## MATERIALS PROVIDED

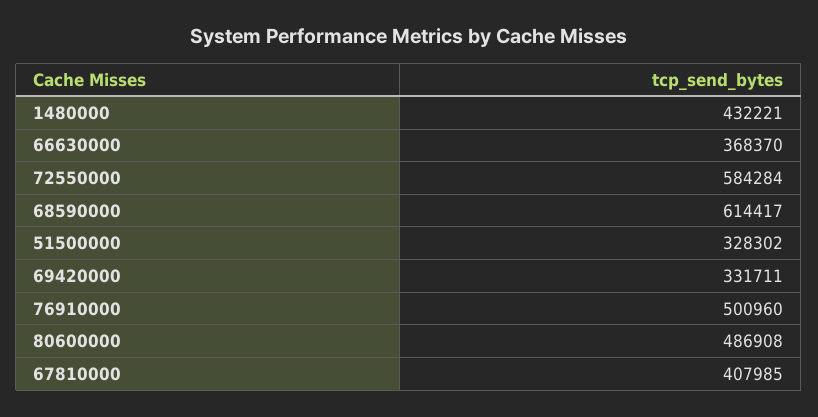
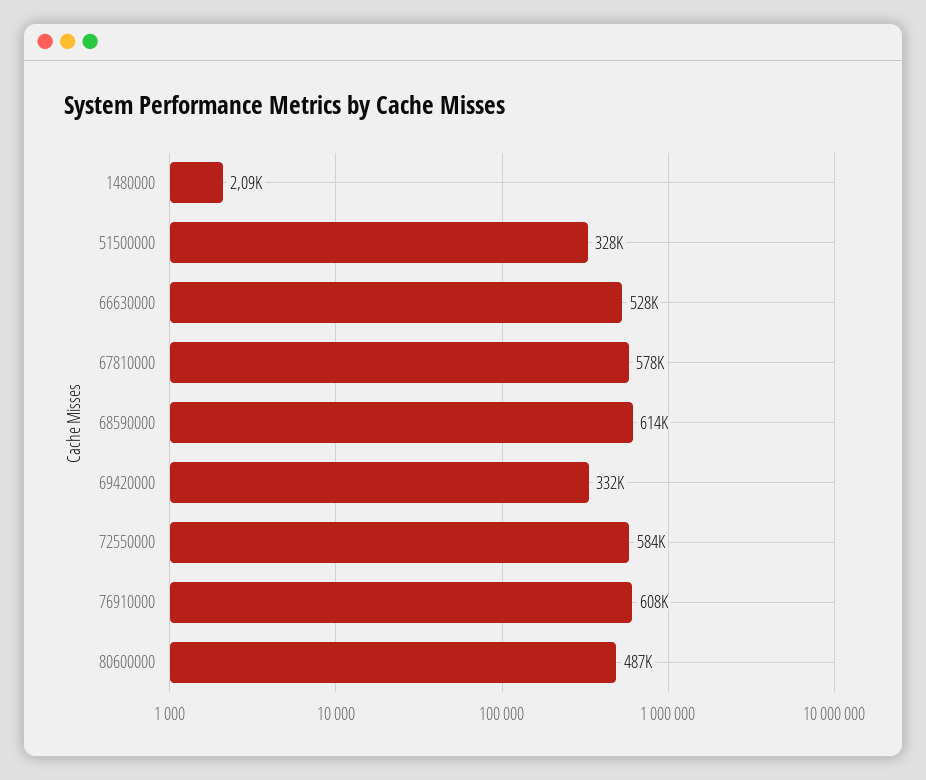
1480000: 432221 -> 2090
66630000: 368370 -> 528000
76910000: 500960 -> 608000
67810000: 407985 -> 578000

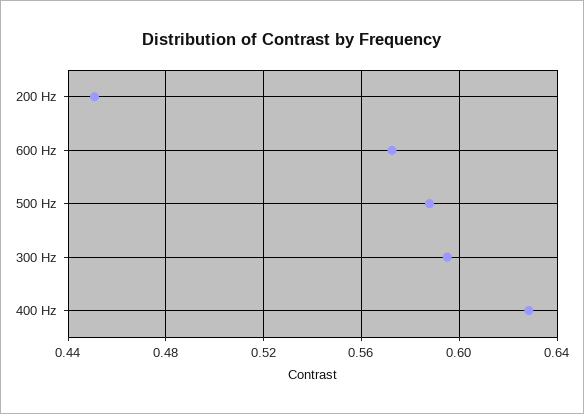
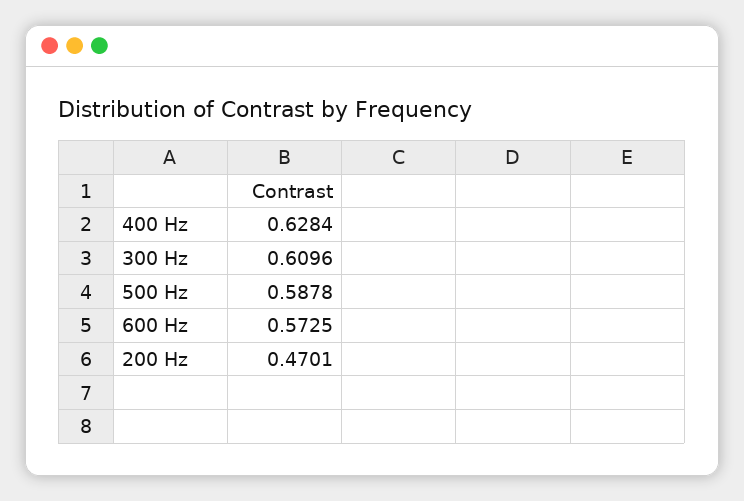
200 Hz: 0.45 -> 0.4701
300 Hz: 0.595 -> 0.6096

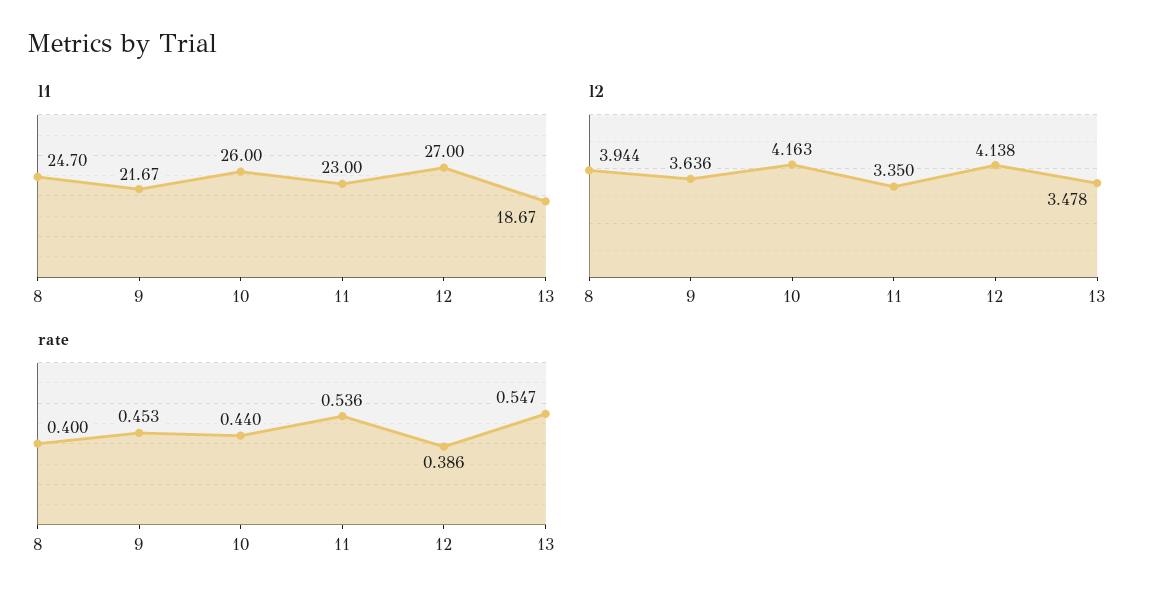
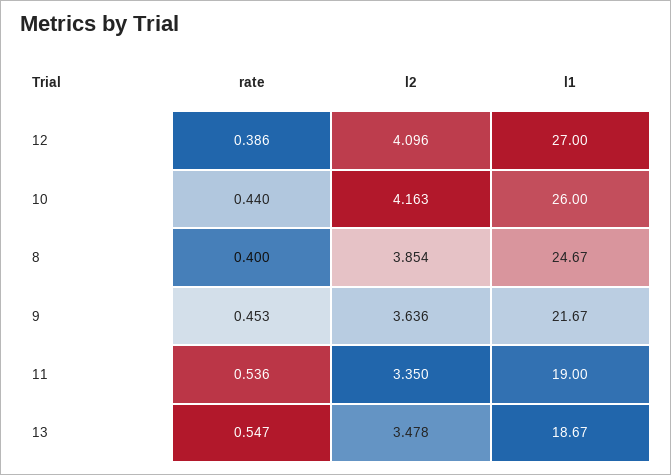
l1, 8: 24.7 -> 24.67
l1, 11: 23 -> 19
l2, 8: 3.944 -> 3.854
l2, 12: 4.138 -> 4.096

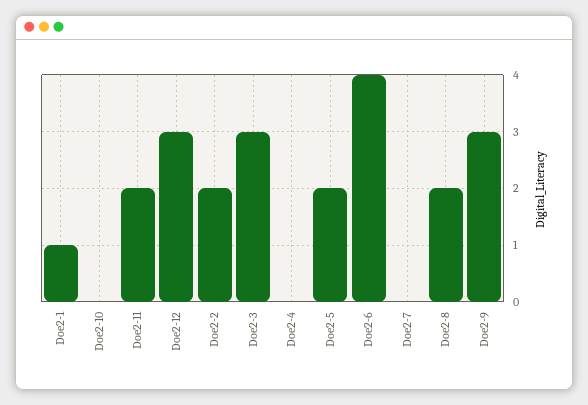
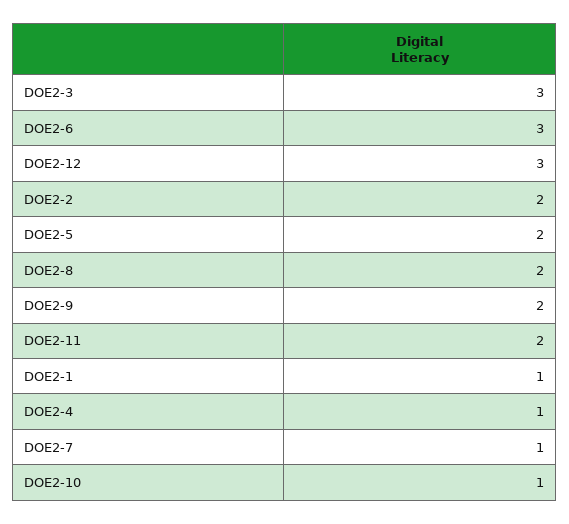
Doe2-10: 0 -> 1
Doe2-4: 0 -> 1
Doe2-6: 4 -> 3
Doe2-7: 0 -> 1
Doe2-9: 3 -> 2

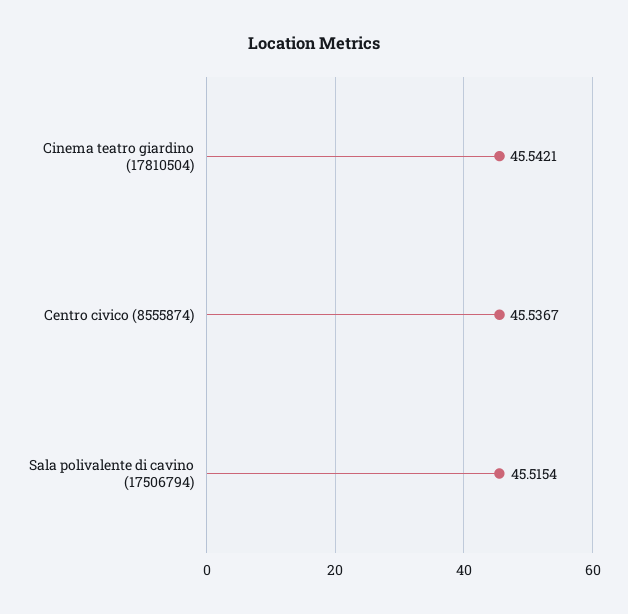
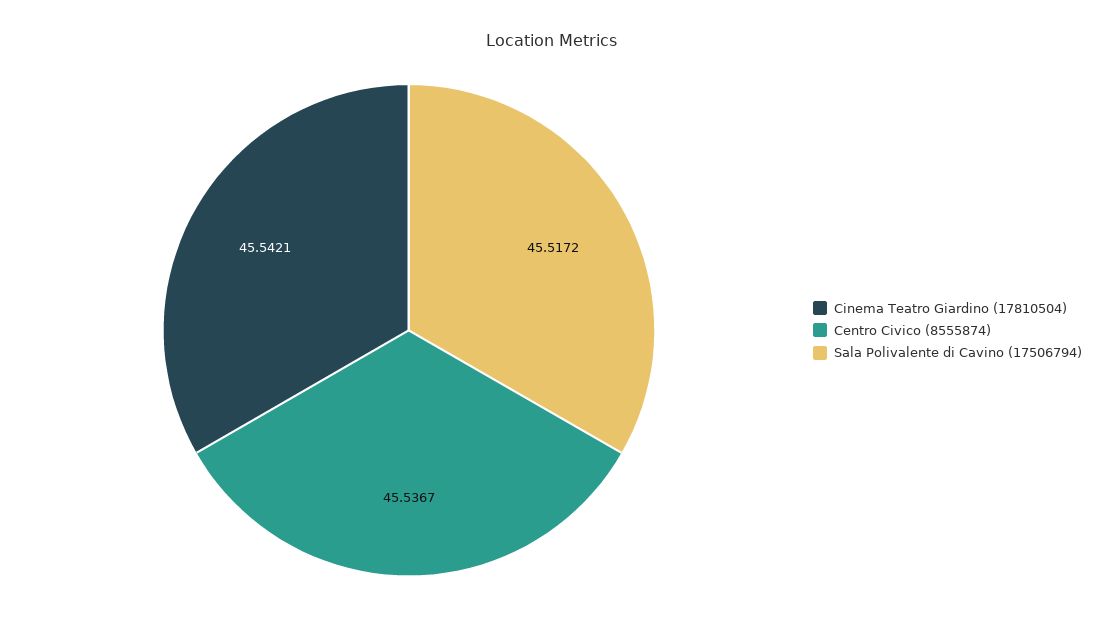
Sala polivalente di cavino (17506794): 45.5154 -> 45.5172

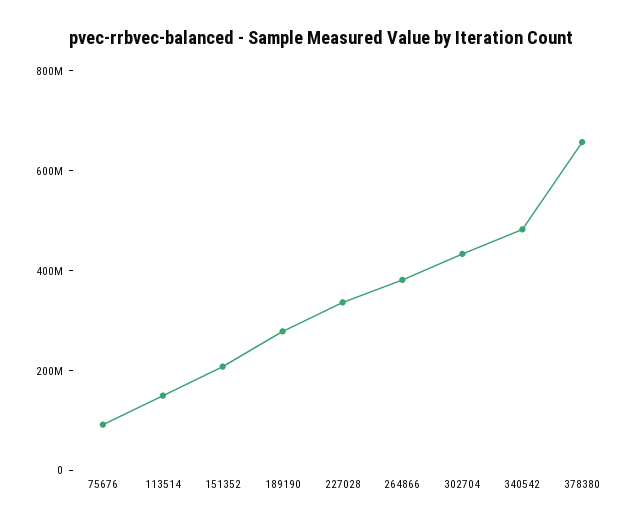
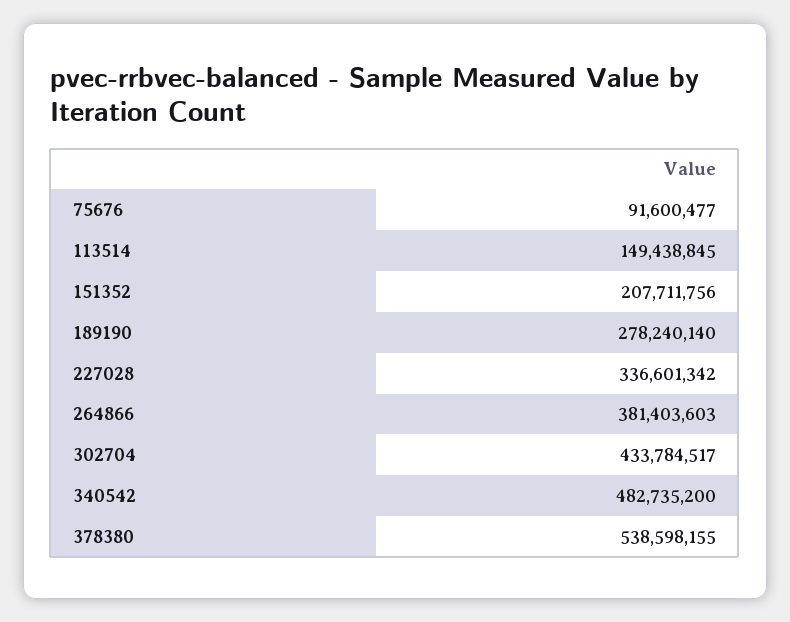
378380: 650000000 -> 538598155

## ACTIVITY
The entries above need to be repeated in full, word for word. Skip the images.

## FINISHED TASK
1480000: 432221 -> 2090
66630000: 368370 -> 528000
76910000: 500960 -> 608000
67810000: 407985 -> 578000

200 Hz: 0.45 -> 0.4701
300 Hz: 0.595 -> 0.6096

l1, 8: 24.7 -> 24.67
l1, 11: 23 -> 19
l2, 8: 3.944 -> 3.854
l2, 12: 4.138 -> 4.096

Doe2-10: 0 -> 1
Doe2-4: 0 -> 1
Doe2-6: 4 -> 3
Doe2-7: 0 -> 1
Doe2-9: 3 -> 2

Sala polivalente di cavino (17506794): 45.5154 -> 45.5172

378380: 650000000 -> 538598155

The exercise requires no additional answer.